Trading Riffs to Slay Monsters is a long song of pain and praise. Death in its myriad incarnations is acknowledged, but there is a stubborn refusal to bow to mortality’s bullying. Komunyakaa and McClung’s goal — achieved through tag team lyric utterance — is a noble spirituality. Its optimistic temper is best exemplified in these lines, a tercet suggesting that poetry’s redemptive choral uplift can slay any foe. All we need do, it turns out, is to stay in tempo: “Life, damn you, straight out of bittersweet Big Apple, / we’re all tangled up inside our singing or blind calling / to a blood moon, but I’m patting my feet, still in tune.”
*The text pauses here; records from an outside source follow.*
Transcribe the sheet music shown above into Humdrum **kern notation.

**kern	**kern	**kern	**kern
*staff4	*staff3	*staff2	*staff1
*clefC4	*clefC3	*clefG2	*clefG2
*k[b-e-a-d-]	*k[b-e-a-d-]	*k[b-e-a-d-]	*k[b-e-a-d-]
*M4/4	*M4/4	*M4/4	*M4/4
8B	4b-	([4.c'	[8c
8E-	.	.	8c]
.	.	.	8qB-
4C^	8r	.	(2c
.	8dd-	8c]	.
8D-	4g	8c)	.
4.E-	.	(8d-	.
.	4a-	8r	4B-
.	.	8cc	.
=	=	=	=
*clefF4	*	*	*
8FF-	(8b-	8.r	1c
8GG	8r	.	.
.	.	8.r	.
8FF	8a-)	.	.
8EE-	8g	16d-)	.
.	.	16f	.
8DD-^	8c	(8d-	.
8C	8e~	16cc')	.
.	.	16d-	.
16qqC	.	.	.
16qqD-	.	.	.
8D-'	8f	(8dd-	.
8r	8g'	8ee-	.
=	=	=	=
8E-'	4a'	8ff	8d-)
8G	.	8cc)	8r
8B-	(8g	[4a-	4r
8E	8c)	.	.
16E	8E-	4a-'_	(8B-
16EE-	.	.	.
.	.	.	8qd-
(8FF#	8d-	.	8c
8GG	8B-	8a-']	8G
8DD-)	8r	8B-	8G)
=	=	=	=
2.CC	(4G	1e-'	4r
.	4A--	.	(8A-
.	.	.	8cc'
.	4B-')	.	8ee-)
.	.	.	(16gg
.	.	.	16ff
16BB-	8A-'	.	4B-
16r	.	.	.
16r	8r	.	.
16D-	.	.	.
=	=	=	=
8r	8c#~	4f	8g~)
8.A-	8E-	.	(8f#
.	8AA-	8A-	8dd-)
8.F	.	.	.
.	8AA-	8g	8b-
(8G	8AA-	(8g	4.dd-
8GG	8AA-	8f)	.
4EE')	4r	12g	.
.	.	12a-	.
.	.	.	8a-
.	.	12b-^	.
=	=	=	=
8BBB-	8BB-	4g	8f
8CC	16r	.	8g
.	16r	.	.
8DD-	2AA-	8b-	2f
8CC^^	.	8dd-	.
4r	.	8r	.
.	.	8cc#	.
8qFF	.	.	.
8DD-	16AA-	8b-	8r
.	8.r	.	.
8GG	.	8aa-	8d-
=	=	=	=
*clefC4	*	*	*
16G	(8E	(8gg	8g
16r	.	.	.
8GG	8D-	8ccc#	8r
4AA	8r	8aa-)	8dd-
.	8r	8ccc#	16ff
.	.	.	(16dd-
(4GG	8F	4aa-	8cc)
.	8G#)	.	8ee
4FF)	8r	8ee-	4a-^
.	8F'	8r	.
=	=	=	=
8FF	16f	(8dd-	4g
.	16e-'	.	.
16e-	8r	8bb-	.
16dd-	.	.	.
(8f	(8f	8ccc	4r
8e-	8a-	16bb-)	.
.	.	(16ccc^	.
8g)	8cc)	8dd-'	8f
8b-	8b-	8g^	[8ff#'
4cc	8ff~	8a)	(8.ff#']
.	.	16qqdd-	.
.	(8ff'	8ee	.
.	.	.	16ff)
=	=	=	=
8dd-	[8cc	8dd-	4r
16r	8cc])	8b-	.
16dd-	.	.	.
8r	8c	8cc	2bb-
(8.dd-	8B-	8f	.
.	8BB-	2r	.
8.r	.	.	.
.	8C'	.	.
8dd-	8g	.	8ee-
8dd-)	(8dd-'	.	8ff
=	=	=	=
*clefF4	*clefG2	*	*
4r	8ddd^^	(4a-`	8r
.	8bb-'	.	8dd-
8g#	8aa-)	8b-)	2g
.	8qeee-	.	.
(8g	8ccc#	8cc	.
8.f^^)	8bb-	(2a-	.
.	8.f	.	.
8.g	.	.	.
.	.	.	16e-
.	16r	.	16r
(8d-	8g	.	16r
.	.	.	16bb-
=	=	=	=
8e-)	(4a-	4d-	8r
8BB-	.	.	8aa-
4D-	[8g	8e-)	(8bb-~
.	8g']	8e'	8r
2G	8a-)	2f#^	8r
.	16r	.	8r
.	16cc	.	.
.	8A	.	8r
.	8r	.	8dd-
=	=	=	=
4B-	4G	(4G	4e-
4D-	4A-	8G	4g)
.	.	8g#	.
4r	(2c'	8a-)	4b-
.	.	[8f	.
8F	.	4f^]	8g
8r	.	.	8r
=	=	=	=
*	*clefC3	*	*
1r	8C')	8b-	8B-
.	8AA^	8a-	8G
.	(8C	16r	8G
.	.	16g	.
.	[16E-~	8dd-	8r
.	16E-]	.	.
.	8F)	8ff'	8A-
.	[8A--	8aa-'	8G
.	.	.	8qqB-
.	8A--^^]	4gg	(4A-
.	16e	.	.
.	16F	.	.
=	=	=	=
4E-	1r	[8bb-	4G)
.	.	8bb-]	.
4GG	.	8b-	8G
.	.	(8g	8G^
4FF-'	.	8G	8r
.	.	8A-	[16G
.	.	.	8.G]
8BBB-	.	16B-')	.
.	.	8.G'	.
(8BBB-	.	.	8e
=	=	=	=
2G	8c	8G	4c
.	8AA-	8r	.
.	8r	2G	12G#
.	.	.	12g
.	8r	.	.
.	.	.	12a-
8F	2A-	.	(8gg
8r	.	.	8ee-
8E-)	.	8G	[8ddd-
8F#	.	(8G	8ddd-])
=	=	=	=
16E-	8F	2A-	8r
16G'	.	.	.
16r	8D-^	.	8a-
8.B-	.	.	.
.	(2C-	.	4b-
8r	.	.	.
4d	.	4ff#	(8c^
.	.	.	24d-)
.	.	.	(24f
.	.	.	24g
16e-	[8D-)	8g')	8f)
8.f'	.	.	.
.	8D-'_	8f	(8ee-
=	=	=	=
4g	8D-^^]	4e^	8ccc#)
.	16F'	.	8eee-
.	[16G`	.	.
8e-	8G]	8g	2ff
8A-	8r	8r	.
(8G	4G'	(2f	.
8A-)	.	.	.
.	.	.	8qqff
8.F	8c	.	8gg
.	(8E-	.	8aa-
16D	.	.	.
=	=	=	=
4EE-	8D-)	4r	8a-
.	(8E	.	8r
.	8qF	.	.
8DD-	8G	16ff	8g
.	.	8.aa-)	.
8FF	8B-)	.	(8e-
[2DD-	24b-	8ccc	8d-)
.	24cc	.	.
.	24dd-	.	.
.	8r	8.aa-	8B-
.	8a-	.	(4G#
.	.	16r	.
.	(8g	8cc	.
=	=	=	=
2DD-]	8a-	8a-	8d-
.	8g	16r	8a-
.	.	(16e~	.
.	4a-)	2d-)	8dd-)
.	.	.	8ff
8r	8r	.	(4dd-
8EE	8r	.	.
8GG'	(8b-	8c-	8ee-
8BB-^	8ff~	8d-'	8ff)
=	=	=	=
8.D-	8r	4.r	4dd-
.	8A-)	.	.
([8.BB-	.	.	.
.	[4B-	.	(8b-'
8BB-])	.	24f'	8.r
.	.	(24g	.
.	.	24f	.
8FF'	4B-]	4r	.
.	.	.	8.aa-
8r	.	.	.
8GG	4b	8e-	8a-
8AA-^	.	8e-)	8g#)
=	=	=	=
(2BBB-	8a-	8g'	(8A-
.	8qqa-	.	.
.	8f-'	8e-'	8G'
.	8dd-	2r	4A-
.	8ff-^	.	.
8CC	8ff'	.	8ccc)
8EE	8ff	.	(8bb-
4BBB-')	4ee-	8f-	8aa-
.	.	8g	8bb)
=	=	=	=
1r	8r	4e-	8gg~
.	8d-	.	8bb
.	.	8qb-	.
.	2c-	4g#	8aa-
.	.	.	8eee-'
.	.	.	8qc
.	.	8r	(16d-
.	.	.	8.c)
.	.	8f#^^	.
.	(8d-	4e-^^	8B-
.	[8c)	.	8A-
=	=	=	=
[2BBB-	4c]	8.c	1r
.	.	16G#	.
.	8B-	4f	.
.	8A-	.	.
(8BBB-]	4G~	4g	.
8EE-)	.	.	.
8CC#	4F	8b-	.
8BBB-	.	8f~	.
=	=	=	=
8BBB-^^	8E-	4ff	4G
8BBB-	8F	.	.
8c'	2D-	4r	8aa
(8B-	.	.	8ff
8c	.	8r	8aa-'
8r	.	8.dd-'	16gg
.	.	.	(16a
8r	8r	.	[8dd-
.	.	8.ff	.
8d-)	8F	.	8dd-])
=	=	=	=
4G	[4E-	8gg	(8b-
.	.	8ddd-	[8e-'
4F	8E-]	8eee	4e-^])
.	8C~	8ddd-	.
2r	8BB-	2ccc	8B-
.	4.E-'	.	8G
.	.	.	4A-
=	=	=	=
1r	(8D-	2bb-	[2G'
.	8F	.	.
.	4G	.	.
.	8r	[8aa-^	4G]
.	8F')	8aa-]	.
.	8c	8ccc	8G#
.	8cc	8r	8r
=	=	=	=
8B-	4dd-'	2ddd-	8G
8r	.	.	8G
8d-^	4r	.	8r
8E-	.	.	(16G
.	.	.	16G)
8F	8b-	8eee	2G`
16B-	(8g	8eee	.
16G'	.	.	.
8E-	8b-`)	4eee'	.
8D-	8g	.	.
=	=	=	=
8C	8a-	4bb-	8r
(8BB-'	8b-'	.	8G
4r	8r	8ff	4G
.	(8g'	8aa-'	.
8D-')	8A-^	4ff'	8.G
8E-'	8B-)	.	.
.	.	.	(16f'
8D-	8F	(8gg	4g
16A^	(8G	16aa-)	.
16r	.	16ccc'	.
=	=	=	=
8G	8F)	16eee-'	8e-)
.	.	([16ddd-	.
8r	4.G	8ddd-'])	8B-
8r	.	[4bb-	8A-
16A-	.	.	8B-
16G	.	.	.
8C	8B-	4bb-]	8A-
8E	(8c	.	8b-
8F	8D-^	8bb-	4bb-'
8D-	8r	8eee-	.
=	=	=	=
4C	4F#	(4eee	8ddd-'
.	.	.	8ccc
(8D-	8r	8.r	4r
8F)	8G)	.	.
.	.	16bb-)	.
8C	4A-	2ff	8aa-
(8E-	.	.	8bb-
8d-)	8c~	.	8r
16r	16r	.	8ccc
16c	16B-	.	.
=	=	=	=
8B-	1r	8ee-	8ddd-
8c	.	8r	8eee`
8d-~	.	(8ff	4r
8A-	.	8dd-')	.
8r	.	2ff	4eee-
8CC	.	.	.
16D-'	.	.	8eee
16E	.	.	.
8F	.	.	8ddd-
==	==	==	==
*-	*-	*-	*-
Michael Londra—poet, fiction writer, critic—talks New York writers in the YouTube indie doc Only the Dead Know Brooklyn (dir. Barbara Glasser, 2022). His poetry has been translated into Chinese by poet-scholar Yongbo Ma. Two of his Asian Review of Books contributions have been named to the publication’s list of Highlights of the Year for 2024 and 2025. His Arts Fuse review “Life in a State of Sparkle—The Writings of David Shapiro” was selected for the Best American Poetry blog. “Time is the Fire,” the prologue to his soon-completed Delmore&Lou: A Novel of Delmore Schwartz and Lou Reed, appears in DarkWinter Literary Magazine. He can also be found in Restless Messengers, The Fortnightly Review, spoKe, Cha: An Asian Literary Journal, and The Blue Mountain Review, among others. Born in New York City, he lives in Manhattan.